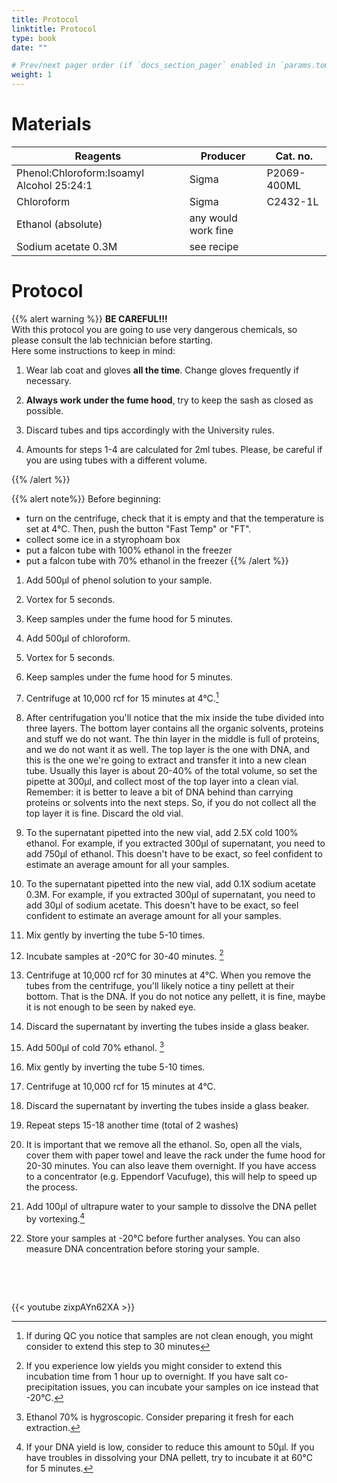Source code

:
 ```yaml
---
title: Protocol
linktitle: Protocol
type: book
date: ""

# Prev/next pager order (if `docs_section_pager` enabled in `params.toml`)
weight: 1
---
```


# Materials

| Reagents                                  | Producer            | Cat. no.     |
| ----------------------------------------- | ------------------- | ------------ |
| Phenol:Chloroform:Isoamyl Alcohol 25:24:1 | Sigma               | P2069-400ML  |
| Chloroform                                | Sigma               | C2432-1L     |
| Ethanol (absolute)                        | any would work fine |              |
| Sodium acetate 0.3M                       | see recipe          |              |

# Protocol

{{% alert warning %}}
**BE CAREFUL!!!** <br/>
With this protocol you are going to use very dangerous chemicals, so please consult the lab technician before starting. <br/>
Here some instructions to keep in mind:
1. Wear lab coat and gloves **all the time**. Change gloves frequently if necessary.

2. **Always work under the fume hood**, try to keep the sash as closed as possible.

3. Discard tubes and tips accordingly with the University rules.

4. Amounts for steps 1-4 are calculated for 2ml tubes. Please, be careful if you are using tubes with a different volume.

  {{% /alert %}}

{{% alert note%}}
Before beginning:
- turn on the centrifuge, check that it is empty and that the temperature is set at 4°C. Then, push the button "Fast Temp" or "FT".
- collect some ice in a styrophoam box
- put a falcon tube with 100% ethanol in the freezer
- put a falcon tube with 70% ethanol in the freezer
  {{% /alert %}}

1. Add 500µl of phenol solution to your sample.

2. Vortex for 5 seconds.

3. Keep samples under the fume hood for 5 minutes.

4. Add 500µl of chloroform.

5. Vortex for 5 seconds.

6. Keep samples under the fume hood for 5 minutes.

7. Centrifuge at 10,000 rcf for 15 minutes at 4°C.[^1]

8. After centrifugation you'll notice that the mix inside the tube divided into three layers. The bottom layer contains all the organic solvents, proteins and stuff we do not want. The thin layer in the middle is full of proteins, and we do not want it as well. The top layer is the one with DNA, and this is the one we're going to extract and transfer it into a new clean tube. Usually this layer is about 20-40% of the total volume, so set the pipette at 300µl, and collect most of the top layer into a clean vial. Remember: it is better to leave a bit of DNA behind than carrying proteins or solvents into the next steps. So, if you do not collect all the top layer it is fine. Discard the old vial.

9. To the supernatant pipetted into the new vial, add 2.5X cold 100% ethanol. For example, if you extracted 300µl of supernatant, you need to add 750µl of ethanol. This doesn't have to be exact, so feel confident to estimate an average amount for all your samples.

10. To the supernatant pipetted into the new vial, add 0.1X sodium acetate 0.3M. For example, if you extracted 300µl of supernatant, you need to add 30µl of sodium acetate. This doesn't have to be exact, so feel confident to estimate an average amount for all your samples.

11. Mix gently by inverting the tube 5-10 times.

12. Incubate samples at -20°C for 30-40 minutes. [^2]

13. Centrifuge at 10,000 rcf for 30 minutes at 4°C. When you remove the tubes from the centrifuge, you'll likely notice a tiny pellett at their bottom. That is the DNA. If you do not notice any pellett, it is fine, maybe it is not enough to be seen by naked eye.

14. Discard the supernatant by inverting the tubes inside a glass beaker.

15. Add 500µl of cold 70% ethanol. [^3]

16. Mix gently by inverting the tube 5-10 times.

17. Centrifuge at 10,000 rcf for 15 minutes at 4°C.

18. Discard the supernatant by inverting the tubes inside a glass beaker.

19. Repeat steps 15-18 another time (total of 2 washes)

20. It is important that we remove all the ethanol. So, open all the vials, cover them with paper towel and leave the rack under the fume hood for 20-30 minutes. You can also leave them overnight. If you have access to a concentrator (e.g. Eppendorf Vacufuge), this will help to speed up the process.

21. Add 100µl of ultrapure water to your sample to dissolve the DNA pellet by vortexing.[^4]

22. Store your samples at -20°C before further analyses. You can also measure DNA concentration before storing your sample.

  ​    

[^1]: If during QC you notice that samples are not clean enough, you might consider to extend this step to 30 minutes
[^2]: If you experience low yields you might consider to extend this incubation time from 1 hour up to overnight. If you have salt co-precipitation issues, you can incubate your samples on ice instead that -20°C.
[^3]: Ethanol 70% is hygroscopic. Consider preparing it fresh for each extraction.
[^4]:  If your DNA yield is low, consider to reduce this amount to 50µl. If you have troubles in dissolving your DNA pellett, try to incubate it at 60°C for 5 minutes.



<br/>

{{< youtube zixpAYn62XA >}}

##########

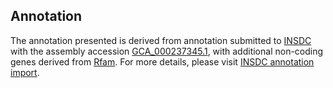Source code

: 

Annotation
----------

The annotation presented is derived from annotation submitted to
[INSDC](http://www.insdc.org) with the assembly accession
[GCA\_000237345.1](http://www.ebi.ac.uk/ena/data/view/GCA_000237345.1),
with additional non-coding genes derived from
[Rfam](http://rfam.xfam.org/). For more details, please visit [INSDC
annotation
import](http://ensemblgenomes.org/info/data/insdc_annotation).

##########

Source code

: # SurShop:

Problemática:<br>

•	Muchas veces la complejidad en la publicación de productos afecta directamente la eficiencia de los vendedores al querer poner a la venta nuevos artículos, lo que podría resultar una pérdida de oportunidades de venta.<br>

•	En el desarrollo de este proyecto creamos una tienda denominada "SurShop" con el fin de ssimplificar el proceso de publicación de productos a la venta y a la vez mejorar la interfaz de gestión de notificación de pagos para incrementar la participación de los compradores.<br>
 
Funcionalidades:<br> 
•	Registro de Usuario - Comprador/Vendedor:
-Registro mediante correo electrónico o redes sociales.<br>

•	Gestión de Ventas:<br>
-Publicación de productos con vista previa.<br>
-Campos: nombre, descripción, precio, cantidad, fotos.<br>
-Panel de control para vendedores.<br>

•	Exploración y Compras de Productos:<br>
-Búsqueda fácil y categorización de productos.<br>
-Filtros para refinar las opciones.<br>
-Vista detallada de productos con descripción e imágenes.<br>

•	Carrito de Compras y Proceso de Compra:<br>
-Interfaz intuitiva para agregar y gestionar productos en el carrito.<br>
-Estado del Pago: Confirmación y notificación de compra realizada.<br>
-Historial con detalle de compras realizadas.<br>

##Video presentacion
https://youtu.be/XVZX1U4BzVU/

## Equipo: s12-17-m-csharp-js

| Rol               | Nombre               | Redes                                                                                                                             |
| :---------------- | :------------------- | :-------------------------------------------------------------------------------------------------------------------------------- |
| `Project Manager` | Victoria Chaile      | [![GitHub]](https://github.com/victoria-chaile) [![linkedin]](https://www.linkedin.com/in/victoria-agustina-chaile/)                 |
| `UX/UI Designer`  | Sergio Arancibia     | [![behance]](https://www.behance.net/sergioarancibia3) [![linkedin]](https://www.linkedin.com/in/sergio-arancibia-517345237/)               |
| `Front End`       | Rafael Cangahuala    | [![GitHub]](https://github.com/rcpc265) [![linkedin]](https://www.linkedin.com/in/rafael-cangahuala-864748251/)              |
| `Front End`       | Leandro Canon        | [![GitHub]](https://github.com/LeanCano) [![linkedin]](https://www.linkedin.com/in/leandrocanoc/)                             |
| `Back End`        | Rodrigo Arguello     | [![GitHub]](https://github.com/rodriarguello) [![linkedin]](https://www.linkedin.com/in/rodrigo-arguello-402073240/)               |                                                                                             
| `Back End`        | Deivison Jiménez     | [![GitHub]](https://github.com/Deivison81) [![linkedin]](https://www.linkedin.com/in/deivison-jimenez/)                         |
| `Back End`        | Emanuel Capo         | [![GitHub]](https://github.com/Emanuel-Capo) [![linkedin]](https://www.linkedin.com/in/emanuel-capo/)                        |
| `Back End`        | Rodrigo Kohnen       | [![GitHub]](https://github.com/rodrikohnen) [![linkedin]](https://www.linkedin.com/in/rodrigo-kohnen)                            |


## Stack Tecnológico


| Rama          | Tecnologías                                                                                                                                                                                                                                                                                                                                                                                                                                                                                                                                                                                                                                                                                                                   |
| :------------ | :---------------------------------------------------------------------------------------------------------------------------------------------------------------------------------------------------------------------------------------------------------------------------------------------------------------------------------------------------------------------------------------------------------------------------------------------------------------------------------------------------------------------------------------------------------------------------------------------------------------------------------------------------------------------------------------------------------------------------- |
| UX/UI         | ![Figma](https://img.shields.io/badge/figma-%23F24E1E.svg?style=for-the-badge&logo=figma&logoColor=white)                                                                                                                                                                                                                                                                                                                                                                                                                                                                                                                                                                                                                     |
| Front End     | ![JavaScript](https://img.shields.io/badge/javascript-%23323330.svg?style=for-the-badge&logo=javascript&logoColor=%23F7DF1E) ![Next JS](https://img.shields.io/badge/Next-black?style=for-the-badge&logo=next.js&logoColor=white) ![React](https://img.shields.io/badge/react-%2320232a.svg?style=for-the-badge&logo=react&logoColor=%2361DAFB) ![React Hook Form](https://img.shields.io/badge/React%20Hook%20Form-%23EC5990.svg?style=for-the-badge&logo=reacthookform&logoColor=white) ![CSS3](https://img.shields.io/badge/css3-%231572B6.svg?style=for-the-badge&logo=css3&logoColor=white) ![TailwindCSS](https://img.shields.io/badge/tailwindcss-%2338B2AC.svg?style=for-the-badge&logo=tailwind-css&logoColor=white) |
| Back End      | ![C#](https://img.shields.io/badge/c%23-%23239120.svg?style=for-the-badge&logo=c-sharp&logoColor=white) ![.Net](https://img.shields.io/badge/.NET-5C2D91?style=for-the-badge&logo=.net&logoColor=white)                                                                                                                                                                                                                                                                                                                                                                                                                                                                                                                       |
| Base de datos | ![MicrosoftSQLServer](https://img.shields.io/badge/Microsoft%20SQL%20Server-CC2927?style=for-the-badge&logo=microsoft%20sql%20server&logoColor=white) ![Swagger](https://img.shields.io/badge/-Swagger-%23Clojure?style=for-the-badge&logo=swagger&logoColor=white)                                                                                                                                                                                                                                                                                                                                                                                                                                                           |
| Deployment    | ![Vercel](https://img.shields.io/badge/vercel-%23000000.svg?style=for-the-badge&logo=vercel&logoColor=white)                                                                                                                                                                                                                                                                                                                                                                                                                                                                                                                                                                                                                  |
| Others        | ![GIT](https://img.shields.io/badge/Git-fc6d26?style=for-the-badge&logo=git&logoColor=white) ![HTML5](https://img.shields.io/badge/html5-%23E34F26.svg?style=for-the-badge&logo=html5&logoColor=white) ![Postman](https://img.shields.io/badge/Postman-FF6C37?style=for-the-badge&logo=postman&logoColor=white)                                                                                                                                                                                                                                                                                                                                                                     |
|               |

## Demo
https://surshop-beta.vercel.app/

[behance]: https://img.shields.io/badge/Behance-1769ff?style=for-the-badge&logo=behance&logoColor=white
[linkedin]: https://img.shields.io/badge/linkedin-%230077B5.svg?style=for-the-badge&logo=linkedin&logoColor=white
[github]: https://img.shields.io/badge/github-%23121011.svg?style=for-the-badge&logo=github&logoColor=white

##########

Task
From the material above, retype precisely the lines between the line holding "-Historial con detalle" and the line holding "## Stack Tecnológico", inclusive, and nothing beyond them.

Answer area
-Historial con detalle de compras realizadas.<br>

##Video presentacion
https://youtu.be/XVZX1U4BzVU/

## Equipo: s12-17-m-csharp-js

| Rol               | Nombre               | Redes                                                                                                                             |
| :---------------- | :------------------- | :-------------------------------------------------------------------------------------------------------------------------------- |
| `Project Manager` | Victoria Chaile      | [![GitHub]](https://github.com/victoria-chaile) [![linkedin]](https://www.linkedin.com/in/victoria-agustina-chaile/)                 |
| `UX/UI Designer`  | Sergio Arancibia     | [![behance]](https://www.behance.net/sergioarancibia3) [![linkedin]](https://www.linkedin.com/in/sergio-arancibia-517345237/)               |
| `Front End`       | Rafael Cangahuala    | [![GitHub]](https://github.com/rcpc265) [![linkedin]](https://www.linkedin.com/in/rafael-cangahuala-864748251/)              |
| `Front End`       | Leandro Canon        | [![GitHub]](https://github.com/LeanCano) [![linkedin]](https://www.linkedin.com/in/leandrocanoc/)                             |
| `Back End`        | Rodrigo Arguello     | [![GitHub]](https://github.com/rodriarguello) [![linkedin]](https://www.linkedin.com/in/rodrigo-arguello-402073240/)               |                                                                                             
| `Back End`        | Deivison Jiménez     | [![GitHub]](https://github.com/Deivison81) [![linkedin]](https://www.linkedin.com/in/deivison-jimenez/)                         |
| `Back End`        | Emanuel Capo         | [![GitHub]](https://github.com/Emanuel-Capo) [![linkedin]](https://www.linkedin.com/in/emanuel-capo/)                        |
| `Back End`        | Rodrigo Kohnen       | [![GitHub]](https://github.com/rodrikohnen) [![linkedin]](https://www.linkedin.com/in/rodrigo-kohnen)                            |


## Stack Tecnológico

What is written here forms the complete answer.